## WORK INSTRUCTION
Everything in the listing should be copied exactly, save for the pictures.

## EXCERPTED DATA
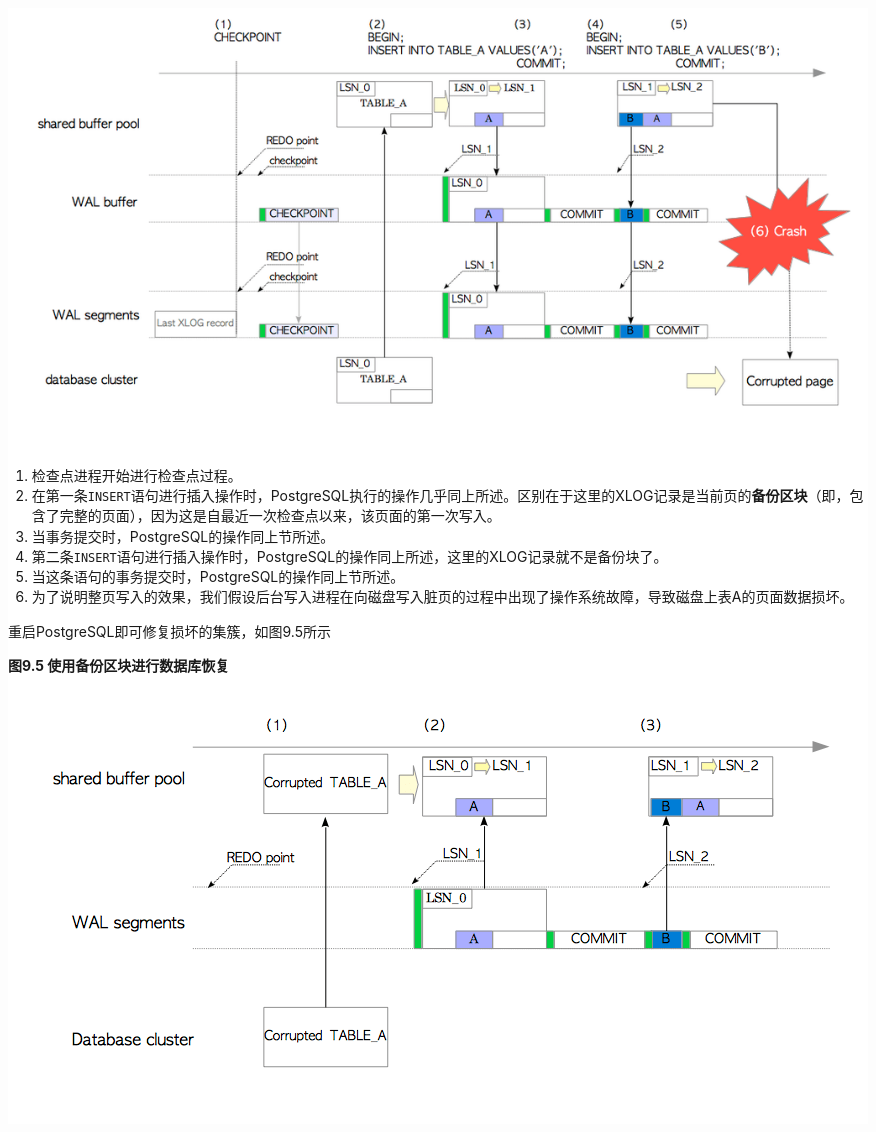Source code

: ![图9.4 整页写入](img/fig-9-04.png)

1. 检查点进程开始进行检查点过程。
2. 在第一条`INSERT`语句进行插入操作时，PostgreSQL执行的操作几乎同上所述。区别在于这里的XLOG记录是当前页的**备份区块**（即，包含了完整的页面），因为这是自最近一次检查点以来，该页面的第一次写入。
3. 当事务提交时，PostgreSQL的操作同上节所述。
4. 第二条`INSERT`语句进行插入操作时，PostgreSQL的操作同上所述，这里的XLOG记录就不是备份块了。
5. 当这条语句的事务提交时，PostgreSQL的操作同上节所述。
6. 为了说明整页写入的效果，我们假设后台写入进程在向磁盘写入脏页的过程中出现了操作系统故障，导致磁盘上表A的页面数据损坏。

重启PostgreSQL即可修复损坏的集簇，如图9.5所示

**图9.5 使用备份区块进行数据库恢复**

![图9.5 使用备份区块进行数据库恢复](img/fig-9-05.png)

## TASK OUTPUT
Source code

: ![图9.4 整页写入](img/fig-9-04.png)

1. 检查点进程开始进行检查点过程。
2. 在第一条`INSERT`语句进行插入操作时，PostgreSQL执行的操作几乎同上所述。区别在于这里的XLOG记录是当前页的**备份区块**（即，包含了完整的页面），因为这是自最近一次检查点以来，该页面的第一次写入。
3. 当事务提交时，PostgreSQL的操作同上节所述。
4. 第二条`INSERT`语句进行插入操作时，PostgreSQL的操作同上所述，这里的XLOG记录就不是备份块了。
5. 当这条语句的事务提交时，PostgreSQL的操作同上节所述。
6. 为了说明整页写入的效果，我们假设后台写入进程在向磁盘写入脏页的过程中出现了操作系统故障，导致磁盘上表A的页面数据损坏。

重启PostgreSQL即可修复损坏的集簇，如图9.5所示

**图9.5 使用备份区块进行数据库恢复**

![图9.5 使用备份区块进行数据库恢复](img/fig-9-05.png)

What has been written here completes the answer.